Saturday, October 4, 2008

Review: War Lounge

Directed and Devised by Suzanne Kersten
Artists Clair Korobacz, Paul Moir, Julian Rickert and Christine Logan-Bell
Presented by t.v.

Here's a disagreement. How exciting. 'War Lounge' is something I went to see based pretty much solely upon Born Dancin's endorsement. 
I had so many problems with this piece, and not in a good, provocative, questioning things I had previously believed to be self-evident truths, kind of way. 
There are, in my humble opinion, problems with this piece on pretty much every level. 

Level One: Semantics
There is a basic semantic point I will make - not in order to be petty - because I believe it to be indicative of one of the problems of this performance. At least one-third of the piece paraphrases the experience of people who have lived in Iraq, sometimes in their own words, sometimes not. While this is, in itself, interesting, I call its relevance into question simply because the title of the performance is: 'War Lounge' and it is clearly stated that the intention was to make a piece about war. 
There is a serious argument that the occupancy of Iraq is not a war. War has never been formally declared. 
This may seem trivial but I believe it is integral. Part of the ideological problem with the US led invasion of Iraq is that it is not legal
This doesn't mean that it is not a good starting point for a performative exploration (on the contrary, last year's 'Gifted and Talented' was my favourite performance in the Fringe), it just illustrates a simple research problem (which I'll go into detail about later) and naivete. 
Granted - Iraq, its decimation, population and internal conflict was only one third of this piece, so I'll move on. 

Level Two: Distance From the Material
There was interest for me in the stories and opinions of Iraqis sought and collected by the performer. I would have preferred to hear them directly - recorded on video or audio - but they were presented sensitively and interestingly in the garage / store room of the performance site, which was set up as a kind of museum. 
Whilst this was pleasing it did keep all the content at an arm's length, seeming to categorise these experiences as cultural or anthropological curiosities, viewed by us at a distance, through the prism of one performer's experience and understanding. I thought there were a couple of missed opportunities to let us as an audience experience something for ourselves, such as lining us up against a concrete wall, which was done, but so gently and nicely that the experience was one of relative comfort. 

Level Three: Performance
Another way in which war was addressed in 'War Lounge' was an exploration of the life of poet Wilfred Owen and the parallels between his life and the life of one of the performers and this exploration was much more interesting to me. However, the performer of this section was somewhat stilted, stumbling over words and lacking in charisma. The content of this section was far more appropriate and relevant. And there is no doubt over the legal or semantic status of the First World War, in which, Owen took part and about which he wrote. 
The nature of some site specific performance works is an intimacy between the audience and a performer, and this particular performer seemed awkward and uncomfortable, not necessarily with the intimacy, but the intimacy made it all the more obvious.

:: Dataset rows ::

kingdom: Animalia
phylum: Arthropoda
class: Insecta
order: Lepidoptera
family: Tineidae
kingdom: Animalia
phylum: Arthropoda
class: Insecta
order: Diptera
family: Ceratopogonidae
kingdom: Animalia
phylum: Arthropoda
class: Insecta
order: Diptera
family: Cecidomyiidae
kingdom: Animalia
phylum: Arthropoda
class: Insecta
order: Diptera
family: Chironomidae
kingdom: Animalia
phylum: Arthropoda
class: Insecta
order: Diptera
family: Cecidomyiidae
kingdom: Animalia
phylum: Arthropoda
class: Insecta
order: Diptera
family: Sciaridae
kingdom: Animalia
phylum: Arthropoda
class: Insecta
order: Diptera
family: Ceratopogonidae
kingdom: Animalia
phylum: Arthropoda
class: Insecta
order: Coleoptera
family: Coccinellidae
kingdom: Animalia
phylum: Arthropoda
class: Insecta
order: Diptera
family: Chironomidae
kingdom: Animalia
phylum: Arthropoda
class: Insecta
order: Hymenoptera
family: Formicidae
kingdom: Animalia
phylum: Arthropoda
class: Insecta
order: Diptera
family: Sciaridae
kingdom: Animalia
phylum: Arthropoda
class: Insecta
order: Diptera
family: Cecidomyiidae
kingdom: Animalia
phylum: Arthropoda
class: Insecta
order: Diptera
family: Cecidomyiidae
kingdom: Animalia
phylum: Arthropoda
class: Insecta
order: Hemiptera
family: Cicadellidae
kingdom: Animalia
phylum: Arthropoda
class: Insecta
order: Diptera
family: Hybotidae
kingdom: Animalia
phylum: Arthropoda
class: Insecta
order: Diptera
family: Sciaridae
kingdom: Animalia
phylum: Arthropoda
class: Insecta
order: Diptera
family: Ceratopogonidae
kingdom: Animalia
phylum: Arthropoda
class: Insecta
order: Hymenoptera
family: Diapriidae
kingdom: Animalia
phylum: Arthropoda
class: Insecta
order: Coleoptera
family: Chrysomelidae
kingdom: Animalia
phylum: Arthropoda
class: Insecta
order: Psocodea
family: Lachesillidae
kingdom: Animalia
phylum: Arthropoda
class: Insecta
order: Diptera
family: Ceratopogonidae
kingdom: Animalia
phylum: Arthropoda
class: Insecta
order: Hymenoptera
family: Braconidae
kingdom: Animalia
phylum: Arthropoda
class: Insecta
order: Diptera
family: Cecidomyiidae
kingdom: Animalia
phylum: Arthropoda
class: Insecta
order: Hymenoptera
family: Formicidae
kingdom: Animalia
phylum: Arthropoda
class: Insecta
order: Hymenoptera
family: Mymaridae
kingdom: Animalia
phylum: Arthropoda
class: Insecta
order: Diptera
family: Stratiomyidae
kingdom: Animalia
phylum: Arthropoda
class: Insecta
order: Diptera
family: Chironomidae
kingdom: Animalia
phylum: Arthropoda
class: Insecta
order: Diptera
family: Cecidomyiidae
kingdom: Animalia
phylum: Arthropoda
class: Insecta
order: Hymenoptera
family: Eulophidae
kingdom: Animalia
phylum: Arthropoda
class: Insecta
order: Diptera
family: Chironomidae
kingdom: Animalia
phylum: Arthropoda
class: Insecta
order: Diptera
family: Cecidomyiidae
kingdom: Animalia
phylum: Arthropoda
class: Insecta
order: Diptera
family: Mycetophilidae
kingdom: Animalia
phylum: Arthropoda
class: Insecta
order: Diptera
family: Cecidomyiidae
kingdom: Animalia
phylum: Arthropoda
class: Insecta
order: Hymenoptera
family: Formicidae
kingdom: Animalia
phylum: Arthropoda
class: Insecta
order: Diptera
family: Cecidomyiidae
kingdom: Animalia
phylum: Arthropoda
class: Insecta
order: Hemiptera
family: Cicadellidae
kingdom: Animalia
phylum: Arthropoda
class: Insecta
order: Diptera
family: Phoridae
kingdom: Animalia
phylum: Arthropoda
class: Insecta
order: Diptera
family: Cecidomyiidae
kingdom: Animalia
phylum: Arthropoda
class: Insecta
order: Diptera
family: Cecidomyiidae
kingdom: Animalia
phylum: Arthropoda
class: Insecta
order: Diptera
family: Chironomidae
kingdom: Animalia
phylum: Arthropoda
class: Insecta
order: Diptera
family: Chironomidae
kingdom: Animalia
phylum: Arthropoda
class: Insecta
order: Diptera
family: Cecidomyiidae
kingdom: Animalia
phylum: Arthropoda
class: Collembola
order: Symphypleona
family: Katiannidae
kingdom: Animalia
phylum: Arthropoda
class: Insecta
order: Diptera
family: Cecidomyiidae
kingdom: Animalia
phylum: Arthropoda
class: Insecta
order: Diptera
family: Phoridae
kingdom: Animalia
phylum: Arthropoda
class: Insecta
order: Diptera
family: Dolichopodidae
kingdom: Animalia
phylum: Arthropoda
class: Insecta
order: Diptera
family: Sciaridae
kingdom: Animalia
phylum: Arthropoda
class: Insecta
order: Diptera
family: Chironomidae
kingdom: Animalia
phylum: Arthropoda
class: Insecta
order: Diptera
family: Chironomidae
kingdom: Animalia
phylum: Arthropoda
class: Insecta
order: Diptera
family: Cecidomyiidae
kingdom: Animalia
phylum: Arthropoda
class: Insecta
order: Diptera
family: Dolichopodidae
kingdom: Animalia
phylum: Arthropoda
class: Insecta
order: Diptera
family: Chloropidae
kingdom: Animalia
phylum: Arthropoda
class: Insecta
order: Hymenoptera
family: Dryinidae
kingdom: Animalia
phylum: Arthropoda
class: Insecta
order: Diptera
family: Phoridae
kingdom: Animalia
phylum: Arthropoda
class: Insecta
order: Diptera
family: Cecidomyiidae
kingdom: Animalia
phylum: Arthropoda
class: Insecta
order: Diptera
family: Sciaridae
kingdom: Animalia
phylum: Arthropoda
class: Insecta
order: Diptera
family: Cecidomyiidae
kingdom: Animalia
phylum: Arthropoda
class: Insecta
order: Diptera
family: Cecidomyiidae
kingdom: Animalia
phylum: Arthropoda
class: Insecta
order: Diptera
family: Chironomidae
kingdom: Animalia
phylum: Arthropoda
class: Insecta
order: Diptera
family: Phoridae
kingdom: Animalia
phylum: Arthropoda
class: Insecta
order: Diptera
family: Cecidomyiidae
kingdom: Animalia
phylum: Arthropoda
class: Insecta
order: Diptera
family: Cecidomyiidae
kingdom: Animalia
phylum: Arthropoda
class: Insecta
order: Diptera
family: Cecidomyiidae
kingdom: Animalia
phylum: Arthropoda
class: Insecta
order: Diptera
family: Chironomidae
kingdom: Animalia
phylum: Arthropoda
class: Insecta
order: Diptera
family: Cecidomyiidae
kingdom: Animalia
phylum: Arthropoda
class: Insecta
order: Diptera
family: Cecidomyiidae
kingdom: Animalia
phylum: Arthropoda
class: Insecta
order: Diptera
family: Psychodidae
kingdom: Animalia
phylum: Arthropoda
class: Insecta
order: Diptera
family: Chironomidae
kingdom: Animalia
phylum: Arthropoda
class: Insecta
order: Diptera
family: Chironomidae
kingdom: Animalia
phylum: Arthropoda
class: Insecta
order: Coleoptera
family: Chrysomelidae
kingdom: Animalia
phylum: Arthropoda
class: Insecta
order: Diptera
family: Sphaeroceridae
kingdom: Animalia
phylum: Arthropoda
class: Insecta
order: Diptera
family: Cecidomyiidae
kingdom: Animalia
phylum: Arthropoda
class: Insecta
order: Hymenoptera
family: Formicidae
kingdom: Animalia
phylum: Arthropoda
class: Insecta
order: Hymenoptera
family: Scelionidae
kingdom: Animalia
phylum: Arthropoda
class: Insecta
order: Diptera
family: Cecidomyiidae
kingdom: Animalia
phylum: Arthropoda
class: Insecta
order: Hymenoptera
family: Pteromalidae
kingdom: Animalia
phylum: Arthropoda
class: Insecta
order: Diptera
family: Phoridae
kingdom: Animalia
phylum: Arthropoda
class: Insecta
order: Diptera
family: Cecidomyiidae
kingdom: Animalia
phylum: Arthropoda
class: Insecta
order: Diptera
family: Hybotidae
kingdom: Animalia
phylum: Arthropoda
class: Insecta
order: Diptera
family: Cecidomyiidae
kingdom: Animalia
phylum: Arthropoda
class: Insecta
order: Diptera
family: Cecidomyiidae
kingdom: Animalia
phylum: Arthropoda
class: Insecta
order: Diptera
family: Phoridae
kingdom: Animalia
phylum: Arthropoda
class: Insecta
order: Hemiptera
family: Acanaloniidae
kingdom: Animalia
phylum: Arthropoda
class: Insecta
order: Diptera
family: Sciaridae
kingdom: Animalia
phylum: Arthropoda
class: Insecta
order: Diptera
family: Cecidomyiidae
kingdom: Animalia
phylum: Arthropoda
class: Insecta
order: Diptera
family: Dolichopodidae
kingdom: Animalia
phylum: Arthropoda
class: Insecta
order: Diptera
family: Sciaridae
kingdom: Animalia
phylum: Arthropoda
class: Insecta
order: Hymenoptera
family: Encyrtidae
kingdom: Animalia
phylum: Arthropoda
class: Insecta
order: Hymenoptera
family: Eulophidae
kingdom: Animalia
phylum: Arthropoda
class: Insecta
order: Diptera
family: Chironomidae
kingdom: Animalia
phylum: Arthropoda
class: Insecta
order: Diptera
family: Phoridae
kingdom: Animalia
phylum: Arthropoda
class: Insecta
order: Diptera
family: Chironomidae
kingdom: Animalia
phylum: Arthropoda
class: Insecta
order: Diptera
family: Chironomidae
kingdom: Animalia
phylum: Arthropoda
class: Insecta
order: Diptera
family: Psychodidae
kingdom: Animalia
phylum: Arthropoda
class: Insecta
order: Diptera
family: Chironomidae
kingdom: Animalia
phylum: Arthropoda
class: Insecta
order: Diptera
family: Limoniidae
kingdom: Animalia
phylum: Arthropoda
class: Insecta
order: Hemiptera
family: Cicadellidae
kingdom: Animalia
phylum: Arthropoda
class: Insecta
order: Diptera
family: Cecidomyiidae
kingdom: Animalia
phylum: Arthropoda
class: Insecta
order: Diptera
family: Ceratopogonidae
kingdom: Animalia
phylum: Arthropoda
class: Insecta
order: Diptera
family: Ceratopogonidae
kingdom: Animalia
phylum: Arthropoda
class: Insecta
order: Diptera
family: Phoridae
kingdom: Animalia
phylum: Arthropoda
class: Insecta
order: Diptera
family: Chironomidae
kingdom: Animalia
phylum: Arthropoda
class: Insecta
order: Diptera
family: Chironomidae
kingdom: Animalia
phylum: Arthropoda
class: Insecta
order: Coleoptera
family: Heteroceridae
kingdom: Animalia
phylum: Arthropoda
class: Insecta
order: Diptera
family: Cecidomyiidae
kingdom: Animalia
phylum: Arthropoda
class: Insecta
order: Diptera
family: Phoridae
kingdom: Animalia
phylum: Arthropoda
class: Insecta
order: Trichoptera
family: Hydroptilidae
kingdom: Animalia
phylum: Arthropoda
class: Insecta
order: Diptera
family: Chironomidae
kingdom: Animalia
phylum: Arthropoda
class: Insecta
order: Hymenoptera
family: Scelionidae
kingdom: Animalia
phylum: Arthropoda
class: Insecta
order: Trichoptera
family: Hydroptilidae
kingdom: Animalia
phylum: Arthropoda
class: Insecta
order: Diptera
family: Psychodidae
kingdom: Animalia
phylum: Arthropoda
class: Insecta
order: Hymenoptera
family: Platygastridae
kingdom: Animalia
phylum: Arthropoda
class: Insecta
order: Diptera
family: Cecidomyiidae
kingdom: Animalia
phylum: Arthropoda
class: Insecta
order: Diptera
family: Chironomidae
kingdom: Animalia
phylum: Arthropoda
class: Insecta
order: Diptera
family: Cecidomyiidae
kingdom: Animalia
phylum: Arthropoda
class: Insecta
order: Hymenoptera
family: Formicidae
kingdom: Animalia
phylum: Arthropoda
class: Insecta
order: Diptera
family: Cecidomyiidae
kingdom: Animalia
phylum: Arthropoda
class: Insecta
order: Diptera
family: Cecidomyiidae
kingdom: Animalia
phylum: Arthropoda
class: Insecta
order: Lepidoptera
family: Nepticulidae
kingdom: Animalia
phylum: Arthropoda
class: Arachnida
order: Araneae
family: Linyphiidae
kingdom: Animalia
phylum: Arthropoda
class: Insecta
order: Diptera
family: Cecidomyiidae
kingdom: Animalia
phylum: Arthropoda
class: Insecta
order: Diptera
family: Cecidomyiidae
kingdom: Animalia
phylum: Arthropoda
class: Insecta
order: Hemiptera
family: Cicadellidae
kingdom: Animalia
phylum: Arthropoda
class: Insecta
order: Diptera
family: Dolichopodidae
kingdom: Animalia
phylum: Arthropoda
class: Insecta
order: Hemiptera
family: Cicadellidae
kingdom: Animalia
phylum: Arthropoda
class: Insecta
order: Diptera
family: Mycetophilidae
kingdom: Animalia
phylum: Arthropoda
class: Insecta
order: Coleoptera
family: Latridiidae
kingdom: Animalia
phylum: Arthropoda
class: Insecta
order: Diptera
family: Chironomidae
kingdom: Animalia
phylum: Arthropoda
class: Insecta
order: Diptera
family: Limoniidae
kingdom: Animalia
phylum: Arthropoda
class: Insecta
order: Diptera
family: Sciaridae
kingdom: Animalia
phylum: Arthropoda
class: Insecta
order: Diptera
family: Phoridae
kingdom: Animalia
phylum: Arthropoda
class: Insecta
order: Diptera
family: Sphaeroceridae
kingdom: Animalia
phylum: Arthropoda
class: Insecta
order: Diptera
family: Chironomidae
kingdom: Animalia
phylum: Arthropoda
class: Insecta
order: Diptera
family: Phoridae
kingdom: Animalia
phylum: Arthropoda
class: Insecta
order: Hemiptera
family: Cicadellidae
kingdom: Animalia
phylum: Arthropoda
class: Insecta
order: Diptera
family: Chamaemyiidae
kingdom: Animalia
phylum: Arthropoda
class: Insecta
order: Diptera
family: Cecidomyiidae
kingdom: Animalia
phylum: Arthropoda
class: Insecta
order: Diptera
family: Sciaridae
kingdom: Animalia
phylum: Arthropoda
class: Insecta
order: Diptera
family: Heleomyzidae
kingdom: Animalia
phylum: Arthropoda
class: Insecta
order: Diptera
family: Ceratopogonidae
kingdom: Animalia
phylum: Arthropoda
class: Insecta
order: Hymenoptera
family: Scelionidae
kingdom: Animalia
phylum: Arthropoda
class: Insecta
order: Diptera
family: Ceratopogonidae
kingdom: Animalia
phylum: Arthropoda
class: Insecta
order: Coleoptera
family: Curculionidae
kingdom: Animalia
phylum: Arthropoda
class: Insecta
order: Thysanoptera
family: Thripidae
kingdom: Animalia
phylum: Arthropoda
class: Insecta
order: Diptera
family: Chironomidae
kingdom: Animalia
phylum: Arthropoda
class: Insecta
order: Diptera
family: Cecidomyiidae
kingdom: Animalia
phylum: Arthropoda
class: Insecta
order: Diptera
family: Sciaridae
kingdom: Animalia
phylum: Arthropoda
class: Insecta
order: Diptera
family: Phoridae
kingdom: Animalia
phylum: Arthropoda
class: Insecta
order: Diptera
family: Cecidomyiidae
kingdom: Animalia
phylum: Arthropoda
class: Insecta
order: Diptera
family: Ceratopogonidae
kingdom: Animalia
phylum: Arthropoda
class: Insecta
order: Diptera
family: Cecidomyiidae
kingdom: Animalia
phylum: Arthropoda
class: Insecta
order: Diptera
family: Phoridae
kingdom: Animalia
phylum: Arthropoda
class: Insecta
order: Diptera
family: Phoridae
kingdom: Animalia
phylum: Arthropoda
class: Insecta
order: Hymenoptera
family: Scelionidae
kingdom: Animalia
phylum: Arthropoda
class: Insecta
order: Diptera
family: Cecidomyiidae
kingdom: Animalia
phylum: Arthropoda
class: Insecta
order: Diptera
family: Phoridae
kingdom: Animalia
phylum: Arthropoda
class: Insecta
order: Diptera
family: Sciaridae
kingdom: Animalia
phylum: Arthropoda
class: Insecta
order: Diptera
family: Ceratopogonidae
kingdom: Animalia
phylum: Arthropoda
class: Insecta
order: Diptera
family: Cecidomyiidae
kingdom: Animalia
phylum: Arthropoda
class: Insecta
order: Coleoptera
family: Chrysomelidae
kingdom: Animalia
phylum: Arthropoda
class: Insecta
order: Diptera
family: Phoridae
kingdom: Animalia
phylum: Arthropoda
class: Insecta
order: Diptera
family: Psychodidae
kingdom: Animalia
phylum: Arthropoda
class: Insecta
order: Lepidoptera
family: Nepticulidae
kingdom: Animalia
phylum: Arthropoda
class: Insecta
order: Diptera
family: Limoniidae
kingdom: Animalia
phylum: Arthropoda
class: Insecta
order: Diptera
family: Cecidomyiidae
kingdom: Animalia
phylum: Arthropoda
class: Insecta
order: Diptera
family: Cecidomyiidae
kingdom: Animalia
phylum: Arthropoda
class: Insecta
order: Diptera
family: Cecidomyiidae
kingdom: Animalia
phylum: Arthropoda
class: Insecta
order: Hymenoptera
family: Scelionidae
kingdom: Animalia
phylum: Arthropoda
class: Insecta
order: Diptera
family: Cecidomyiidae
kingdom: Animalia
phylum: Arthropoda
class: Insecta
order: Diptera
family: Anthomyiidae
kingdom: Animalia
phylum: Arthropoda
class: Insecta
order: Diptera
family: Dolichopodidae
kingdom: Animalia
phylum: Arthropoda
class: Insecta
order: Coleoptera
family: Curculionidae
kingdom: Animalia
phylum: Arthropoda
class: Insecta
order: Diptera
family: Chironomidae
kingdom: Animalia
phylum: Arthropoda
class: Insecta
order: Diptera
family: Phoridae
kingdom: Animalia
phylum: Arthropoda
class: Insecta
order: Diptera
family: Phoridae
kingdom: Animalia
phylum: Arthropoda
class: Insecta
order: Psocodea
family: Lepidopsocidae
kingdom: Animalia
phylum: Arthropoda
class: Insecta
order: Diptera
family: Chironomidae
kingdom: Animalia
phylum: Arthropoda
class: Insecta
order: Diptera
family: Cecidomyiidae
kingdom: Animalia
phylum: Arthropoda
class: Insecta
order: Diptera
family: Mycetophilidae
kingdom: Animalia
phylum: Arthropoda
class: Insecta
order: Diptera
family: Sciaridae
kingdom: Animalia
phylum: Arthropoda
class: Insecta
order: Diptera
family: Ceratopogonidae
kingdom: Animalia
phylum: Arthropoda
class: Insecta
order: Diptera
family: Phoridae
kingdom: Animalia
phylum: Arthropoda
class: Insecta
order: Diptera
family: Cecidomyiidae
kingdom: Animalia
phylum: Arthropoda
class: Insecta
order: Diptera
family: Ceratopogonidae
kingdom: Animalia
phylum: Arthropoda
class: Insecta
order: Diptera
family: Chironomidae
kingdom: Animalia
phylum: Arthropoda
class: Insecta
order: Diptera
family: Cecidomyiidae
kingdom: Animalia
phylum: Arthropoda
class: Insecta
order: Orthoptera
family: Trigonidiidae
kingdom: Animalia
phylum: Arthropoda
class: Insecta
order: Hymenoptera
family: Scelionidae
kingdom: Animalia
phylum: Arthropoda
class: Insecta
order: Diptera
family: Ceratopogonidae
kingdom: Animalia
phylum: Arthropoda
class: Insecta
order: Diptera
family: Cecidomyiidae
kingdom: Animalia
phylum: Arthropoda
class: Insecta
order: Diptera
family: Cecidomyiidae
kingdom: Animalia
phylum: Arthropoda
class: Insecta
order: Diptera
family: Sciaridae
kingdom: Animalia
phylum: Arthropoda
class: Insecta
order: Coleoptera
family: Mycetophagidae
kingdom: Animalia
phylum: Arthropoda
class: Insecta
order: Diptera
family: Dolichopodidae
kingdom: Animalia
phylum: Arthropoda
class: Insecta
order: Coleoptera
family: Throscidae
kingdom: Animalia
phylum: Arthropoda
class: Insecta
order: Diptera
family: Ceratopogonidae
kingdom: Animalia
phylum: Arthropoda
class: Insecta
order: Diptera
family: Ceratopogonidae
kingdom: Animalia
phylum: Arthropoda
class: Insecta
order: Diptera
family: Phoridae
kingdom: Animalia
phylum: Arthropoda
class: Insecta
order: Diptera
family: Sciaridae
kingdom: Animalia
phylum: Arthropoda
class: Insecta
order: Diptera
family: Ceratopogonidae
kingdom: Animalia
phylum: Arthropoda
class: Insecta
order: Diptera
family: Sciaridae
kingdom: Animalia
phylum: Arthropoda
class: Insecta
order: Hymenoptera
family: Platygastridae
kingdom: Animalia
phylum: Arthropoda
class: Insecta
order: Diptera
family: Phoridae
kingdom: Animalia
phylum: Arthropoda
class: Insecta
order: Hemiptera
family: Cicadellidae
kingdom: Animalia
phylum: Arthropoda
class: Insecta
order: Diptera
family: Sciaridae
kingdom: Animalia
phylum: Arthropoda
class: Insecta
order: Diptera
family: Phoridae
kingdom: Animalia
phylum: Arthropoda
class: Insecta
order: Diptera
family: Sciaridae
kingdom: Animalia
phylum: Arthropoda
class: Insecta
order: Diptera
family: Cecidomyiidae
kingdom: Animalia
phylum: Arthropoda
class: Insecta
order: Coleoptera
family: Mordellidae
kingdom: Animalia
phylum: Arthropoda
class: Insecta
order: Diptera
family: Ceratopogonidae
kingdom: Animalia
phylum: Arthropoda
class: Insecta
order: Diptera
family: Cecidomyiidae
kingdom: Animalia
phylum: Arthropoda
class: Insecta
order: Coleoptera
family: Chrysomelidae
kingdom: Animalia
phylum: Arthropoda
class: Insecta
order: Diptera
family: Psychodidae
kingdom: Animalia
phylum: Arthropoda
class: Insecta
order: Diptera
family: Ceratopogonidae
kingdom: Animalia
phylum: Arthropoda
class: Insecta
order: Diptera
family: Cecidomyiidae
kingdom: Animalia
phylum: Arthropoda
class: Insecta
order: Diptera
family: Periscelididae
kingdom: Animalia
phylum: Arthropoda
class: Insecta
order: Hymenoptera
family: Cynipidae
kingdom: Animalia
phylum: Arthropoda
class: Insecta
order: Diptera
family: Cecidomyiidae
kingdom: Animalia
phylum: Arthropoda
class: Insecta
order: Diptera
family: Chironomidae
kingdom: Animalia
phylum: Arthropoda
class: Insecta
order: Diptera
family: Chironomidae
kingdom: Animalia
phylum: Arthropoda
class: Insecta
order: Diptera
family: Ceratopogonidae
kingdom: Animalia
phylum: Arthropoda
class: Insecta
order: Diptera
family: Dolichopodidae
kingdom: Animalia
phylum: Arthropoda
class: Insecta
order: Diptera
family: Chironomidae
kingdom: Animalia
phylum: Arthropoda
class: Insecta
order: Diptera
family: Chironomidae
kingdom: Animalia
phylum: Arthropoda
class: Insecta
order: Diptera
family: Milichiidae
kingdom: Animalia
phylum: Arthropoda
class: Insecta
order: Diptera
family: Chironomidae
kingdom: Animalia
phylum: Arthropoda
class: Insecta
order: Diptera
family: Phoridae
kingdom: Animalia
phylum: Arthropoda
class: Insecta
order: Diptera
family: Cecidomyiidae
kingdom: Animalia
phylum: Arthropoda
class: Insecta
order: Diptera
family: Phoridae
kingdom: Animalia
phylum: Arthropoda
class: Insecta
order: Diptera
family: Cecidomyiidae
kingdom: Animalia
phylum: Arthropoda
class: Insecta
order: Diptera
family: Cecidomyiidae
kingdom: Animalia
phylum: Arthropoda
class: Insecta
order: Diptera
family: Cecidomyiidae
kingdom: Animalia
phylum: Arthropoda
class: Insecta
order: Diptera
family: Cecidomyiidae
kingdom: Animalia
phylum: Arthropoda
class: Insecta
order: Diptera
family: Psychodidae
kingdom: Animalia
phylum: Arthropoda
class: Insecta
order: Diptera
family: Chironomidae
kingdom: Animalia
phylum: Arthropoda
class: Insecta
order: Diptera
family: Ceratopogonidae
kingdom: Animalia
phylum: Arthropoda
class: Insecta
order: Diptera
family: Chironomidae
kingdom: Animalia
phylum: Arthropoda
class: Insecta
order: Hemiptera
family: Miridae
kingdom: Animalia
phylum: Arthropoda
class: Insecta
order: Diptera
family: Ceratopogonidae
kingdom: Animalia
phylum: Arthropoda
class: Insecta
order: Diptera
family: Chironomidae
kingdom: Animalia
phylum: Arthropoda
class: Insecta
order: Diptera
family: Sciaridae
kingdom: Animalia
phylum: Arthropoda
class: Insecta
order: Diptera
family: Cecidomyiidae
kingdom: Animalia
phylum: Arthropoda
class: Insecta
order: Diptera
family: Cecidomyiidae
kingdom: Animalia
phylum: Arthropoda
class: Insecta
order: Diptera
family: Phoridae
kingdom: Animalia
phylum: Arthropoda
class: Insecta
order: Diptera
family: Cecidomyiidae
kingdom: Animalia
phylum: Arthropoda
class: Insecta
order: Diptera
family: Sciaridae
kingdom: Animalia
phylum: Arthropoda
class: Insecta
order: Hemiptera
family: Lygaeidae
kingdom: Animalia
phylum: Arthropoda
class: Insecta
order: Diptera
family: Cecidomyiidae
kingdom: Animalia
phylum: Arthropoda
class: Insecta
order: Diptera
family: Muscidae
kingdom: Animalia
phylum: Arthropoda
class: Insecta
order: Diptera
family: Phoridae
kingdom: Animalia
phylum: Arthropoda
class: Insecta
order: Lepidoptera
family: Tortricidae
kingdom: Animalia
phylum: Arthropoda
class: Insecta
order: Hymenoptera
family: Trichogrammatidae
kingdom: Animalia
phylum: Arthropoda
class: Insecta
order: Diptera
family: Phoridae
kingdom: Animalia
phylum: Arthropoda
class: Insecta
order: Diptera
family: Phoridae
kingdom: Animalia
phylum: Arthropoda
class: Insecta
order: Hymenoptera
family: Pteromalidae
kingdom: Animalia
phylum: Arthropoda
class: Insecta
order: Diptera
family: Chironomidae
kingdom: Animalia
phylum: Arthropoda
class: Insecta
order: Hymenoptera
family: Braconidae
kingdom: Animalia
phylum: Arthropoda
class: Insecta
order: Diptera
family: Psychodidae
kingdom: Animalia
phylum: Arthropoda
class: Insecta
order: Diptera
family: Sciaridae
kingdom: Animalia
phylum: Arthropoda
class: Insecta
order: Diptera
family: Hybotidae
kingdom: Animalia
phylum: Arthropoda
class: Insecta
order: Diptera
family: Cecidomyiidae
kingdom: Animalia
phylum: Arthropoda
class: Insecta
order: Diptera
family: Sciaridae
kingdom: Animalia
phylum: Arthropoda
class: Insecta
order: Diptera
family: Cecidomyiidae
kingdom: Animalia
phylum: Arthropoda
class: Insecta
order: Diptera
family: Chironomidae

:: What you have to do ::
Continue the review of the War Lounge performance from the point where the text ends.

:: Output for this exercise ::
Level Four: Installation
The final section I will address took the form of an installation. Formally, this kind of work - art installation / intervention within the context of a site specific performance can be problematic - someone who is presumably a performer / theatre-maker producing something partly as a visual art response and partly as an intervention recording the experience and then feeding that back into the performance in the form of a projection or installation. It succeeds not as a piece of visual art installation because it is not executed with the skill and craftspersonship reflective of contemporary art practice - it still looks like a show (ie, visible cables gaffer taped to the floor). I am aware that this sounds fussy, and perhaps it is. I don't mind these things in theatre, its partly its charm, but as an installation it doesn't reflect the level of skill that art installations are executed with. And the video work was incredibly shonky. Video art has come a long way in twenty years, the bar is quite high in terms of technical achievement. The video in this was bad to the point of distraction. 
Is the video a recording of the specific intervention, or a piece of the installation itself? These things have very different purposes and therefore different demands. I think its an important distinction. 
Each audience member is given an ipod through which to listen to a soundtrack accompanying the installation. From what I understand, each soundtrack was identical, and despite being told that we could skip tracks, or even press stop, I don't think anyone did, consequently everyone was listening to the same exact thing at roughly the same time, rendering the individual ipods somewhat redundant. Unless I'm missing something.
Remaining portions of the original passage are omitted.